» **TASK OBJECTIVE**
Can you return the material below word for word, leaving out the pictures?

[Quiz items based on charts]

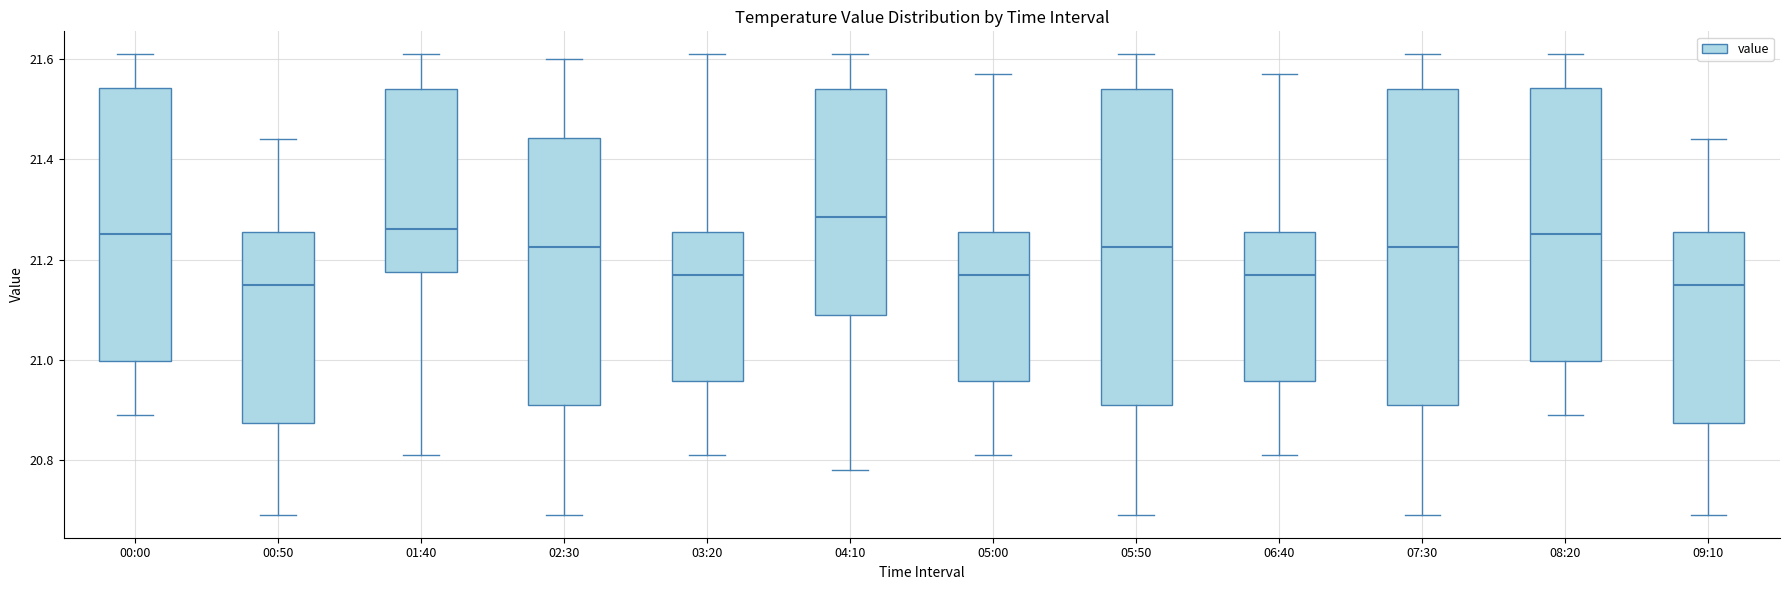

Reading left to right, transcribe this box plot: for each box, give where its median line is, the range the box spans, and where its two whiskers end, as read against the y-axis. The values are not printed on the chart, so give them approximately, as read against the axis.

00:00: median 21.26, box 21.00 to 21.54, whiskers 20.90 to 21.62
00:50: median 21.16, box 20.88 to 21.26, whiskers 20.70 to 21.44
01:40: median 21.26, box 21.18 to 21.54, whiskers 20.82 to 21.62
02:30: median 21.22, box 20.92 to 21.44, whiskers 20.70 to 21.60
03:20: median 21.18, box 20.96 to 21.26, whiskers 20.82 to 21.62
04:10: median 21.28, box 21.10 to 21.54, whiskers 20.78 to 21.62
05:00: median 21.18, box 20.96 to 21.26, whiskers 20.82 to 21.58
05:50: median 21.22, box 20.92 to 21.54, whiskers 20.70 to 21.62
06:40: median 21.18, box 20.96 to 21.26, whiskers 20.82 to 21.58
07:30: median 21.22, box 20.92 to 21.54, whiskers 20.70 to 21.62
08:20: median 21.26, box 21.00 to 21.54, whiskers 20.90 to 21.62
09:10: median 21.16, box 20.88 to 21.26, whiskers 20.70 to 21.44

» **WRITTEN RESPONSE**
Reading left to right, transcribe this box plot: for each box, give where its median line is, the range the box spans, and where its two whiskers end, as read against the y-axis. The values are not printed on the chart, so give them approximately, as read against the axis.

00:00: median 21.26, box 21.00 to 21.54, whiskers 20.90 to 21.62
00:50: median 21.16, box 20.88 to 21.26, whiskers 20.70 to 21.44
01:40: median 21.26, box 21.18 to 21.54, whiskers 20.82 to 21.62
02:30: median 21.22, box 20.92 to 21.44, whiskers 20.70 to 21.60
03:20: median 21.18, box 20.96 to 21.26, whiskers 20.82 to 21.62
04:10: median 21.28, box 21.10 to 21.54, whiskers 20.78 to 21.62
05:00: median 21.18, box 20.96 to 21.26, whiskers 20.82 to 21.58
05:50: median 21.22, box 20.92 to 21.54, whiskers 20.70 to 21.62
06:40: median 21.18, box 20.96 to 21.26, whiskers 20.82 to 21.58
07:30: median 21.22, box 20.92 to 21.54, whiskers 20.70 to 21.62
08:20: median 21.26, box 21.00 to 21.54, whiskers 20.90 to 21.62
09:10: median 21.16, box 20.88 to 21.26, whiskers 20.70 to 21.44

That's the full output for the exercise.